An expert discusses the role of the rheumatologist in managing cardiovascular risk factors as well as current gaps in the field.
In an interview with HCPLive®, Jeffrey Curtis, MD, MS, MPH, Professor of Medicine at the University of Alabama at Birmingham, talked about the current gaps in rheumatological care of patients with cardiovascular risk.
The big question in this domain of care is on whom, or which specialist, does cardiovascular risk management fall.
“There’s often this tension with rheumatologists who say, ‘I don’t really want to mess with managing blood pressure, or hyperlipidemia. I’ve got a limited amount of time to do smoking cessation and lifestyle counseling.”

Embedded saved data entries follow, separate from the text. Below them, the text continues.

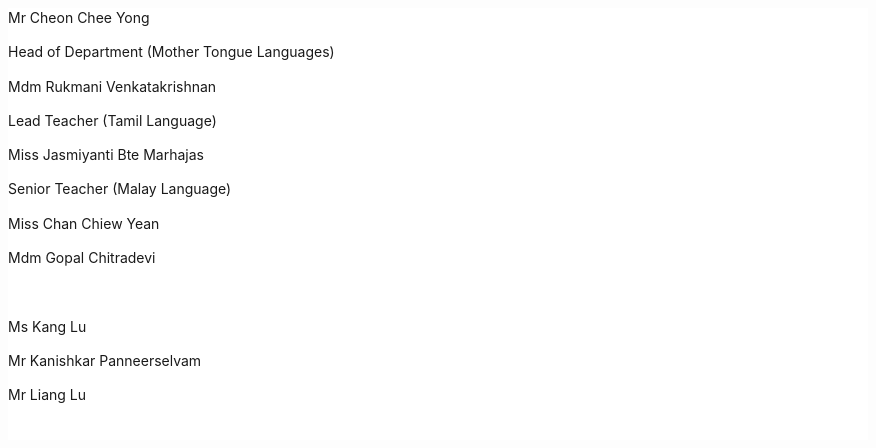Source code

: <p>Mr Cheon Chee Yong</p>
</td>
<td rowspan="1" colspan="1">
<p>Head of Department (Mother Tongue Languages)</p>
</td>
</tr>
<tr>
<td rowspan="1" colspan="1">
<p>Mdm Rukmani Venkatakrishnan</p>
</td>
<td rowspan="1" colspan="1">
<p>Lead Teacher (Tamil Language)</p>
</td>
</tr>
<tr>
<td rowspan="1" colspan="1">
<p>Miss Jasmiyanti Bte Marhajas</p>
</td>
<td rowspan="1" colspan="1">
<p>Senior Teacher (Malay Language)</p>
</td>
</tr>
<tr>
<td rowspan="1" colspan="1">
<p>Miss Chan Chiew Yean</p>
</td>
<td rowspan="1" colspan="1">
<p></p>
</td>
</tr>
<tr>
<td rowspan="1" colspan="1">
<p>Mdm Gopal Chitradevi</p>
</td>
<td rowspan="1" colspan="1">
<p>&nbsp;</p>
</td>
</tr>
<tr>
<td rowspan="1" colspan="1">
<p>Ms Kang Lu</p>
</td>
<td rowspan="1" colspan="1">
<p></p>
</td>
</tr>
<tr>
<td rowspan="1" colspan="1">
<p>Mr Kanishkar Panneerselvam</p>
</td>
<td rowspan="1" colspan="1">
<p></p>
</td>
</tr>
<tr>
<td rowspan="1" colspan="1">
<p>Mr Liang Lu</p>
</td>
<td rowspan="1" colspan="1">
<p>&nbsp;</p>
</td>
</tr>
<tr>
<td rowspan="1" colspan="1">
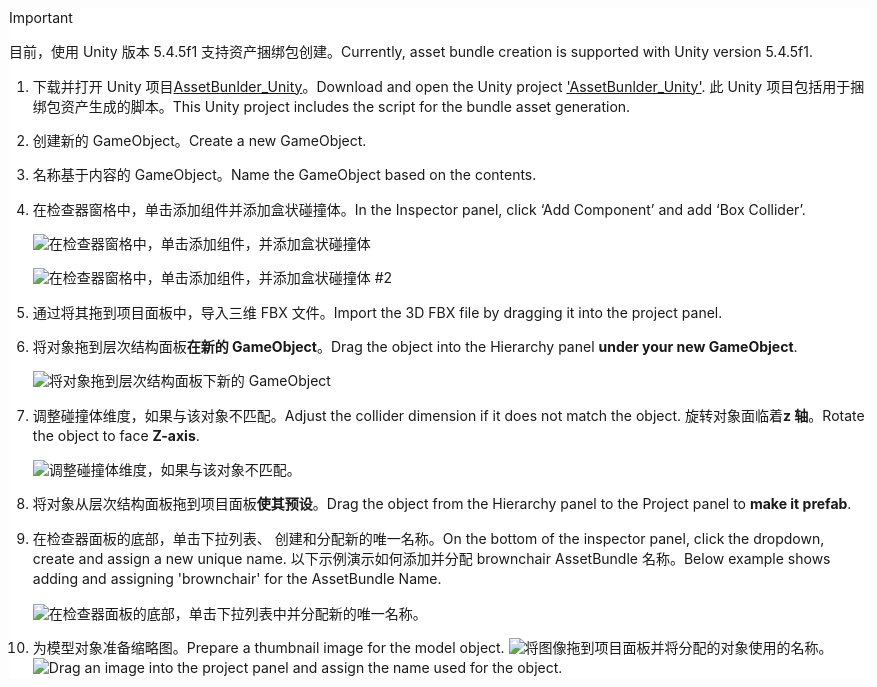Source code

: >[!IMPORTANT]
><span data-ttu-id="4f1b1-158">目前，使用 Unity 版本 5.4.5f1 支持资产捆绑包创建。</span><span class="sxs-lookup"><span data-stu-id="4f1b1-158">Currently, asset bundle creation is supported with Unity version 5.4.5f1.</span></span>

1. <span data-ttu-id="4f1b1-159">下载并打开 Unity 项目[AssetBunlder_Unity](https://github.com/Microsoft/MRDesignLabs/tree/master/ReleasedApps/HoloSketch/AssetBundler_Unity)。</span><span class="sxs-lookup"><span data-stu-id="4f1b1-159">Download and open the Unity project ['AssetBunlder_Unity'](https://github.com/Microsoft/MRDesignLabs/tree/master/ReleasedApps/HoloSketch/AssetBundler_Unity).</span></span> <span data-ttu-id="4f1b1-160">此 Unity 项目包括用于捆绑包资产生成的脚本。</span><span class="sxs-lookup"><span data-stu-id="4f1b1-160">This Unity project includes the script for the bundle asset generation.</span></span>
2. <span data-ttu-id="4f1b1-161">创建新的 GameObject。</span><span class="sxs-lookup"><span data-stu-id="4f1b1-161">Create a new GameObject.</span></span>
3. <span data-ttu-id="4f1b1-162">名称基于内容的 GameObject。</span><span class="sxs-lookup"><span data-stu-id="4f1b1-162">Name the GameObject based on the contents.</span></span>
4. <span data-ttu-id="4f1b1-163">在检查器窗格中，单击添加组件并添加盒状碰撞体。</span><span class="sxs-lookup"><span data-stu-id="4f1b1-163">In the Inspector panel, click ‘Add Component’ and add ‘Box Collider’.</span></span> 

   ![在检查器窗格中，单击添加组件，并添加盒状碰撞体](images/holosketch-10a-assetbundles-1000px.png)
   
   ![在检查器窗格中，单击添加组件，并添加盒状碰撞体 #2](images/holosketch-10b-assetbundles-1000px.png)

5. <span data-ttu-id="4f1b1-166">通过将其拖到项目面板中，导入三维 FBX 文件。</span><span class="sxs-lookup"><span data-stu-id="4f1b1-166">Import the 3D FBX file by dragging it into the project panel.</span></span>
6. <span data-ttu-id="4f1b1-167">将对象拖到层次结构面板**在新的 GameObject**。</span><span class="sxs-lookup"><span data-stu-id="4f1b1-167">Drag the object into the Hierarchy panel **under your new GameObject**.</span></span>

   ![将对象拖到层次结构面板下新的 GameObject](images/holosketch-12-assetbundles-1000px.png)

7. <span data-ttu-id="4f1b1-169">调整碰撞体维度，如果与该对象不匹配。</span><span class="sxs-lookup"><span data-stu-id="4f1b1-169">Adjust the collider dimension if it does not match the object.</span></span> <span data-ttu-id="4f1b1-170">旋转对象面临着**z 轴**。</span><span class="sxs-lookup"><span data-stu-id="4f1b1-170">Rotate the object to face **Z-axis**.</span></span>

   ![调整碰撞体维度，如果与该对象不匹配。](images/holosketch-13-assetbundles-1000px.png)

8. <span data-ttu-id="4f1b1-172">将对象从层次结构面板拖到项目面板**使其预设**。</span><span class="sxs-lookup"><span data-stu-id="4f1b1-172">Drag the object from the Hierarchy panel to the Project panel to **make it prefab**.</span></span>
9. <span data-ttu-id="4f1b1-173">在检查器面板的底部，单击下拉列表、 创建和分配新的唯一名称。</span><span class="sxs-lookup"><span data-stu-id="4f1b1-173">On the bottom of the inspector panel, click the dropdown, create and assign a new unique name.</span></span> <span data-ttu-id="4f1b1-174">以下示例演示如何添加并分配 brownchair AssetBundle 名称。</span><span class="sxs-lookup"><span data-stu-id="4f1b1-174">Below example shows adding and assigning 'brownchair' for the AssetBundle Name.</span></span> 

   ![在检查器面板的底部，单击下拉列表中并分配新的唯一名称。](images/holosketch-14-assetbundles-1000px.png)

10. <span data-ttu-id="4f1b1-176">为模型对象准备缩略图。</span><span class="sxs-lookup"><span data-stu-id="4f1b1-176">Prepare a thumbnail image for the model object.</span></span> 
   <span data-ttu-id="4f1b1-177">![将图像拖到项目面板并将分配的对象使用的名称。](images/holosketch-15-assetbundles-1000px.png)</span><span class="sxs-lookup"><span data-stu-id="4f1b1-177">![Drag an image into the project panel and assign the name used for the object.](images/holosketch-15-assetbundles-1000px.png)</span></span>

Curtis considered this hesitation or pushback to be a current shortcoming in the field. In fact, he noted that rheumatologists may tend to see patients with high cardiovascular risk more frequently than other specialists or the primary care physician.
However, he acknowledged that there is an ever-so-slight shift in the medical landscape that is just beginning to take place, and which can go even further.
“I think there is a growing recognition that rheumatologists are probably on the frontlines, and they need to increasingly recognize that,” he said. “At a minimum, they can coordinate care with respect to cardiovascular risk factor stratification as well as mitigation in order to get these risk factors under control.”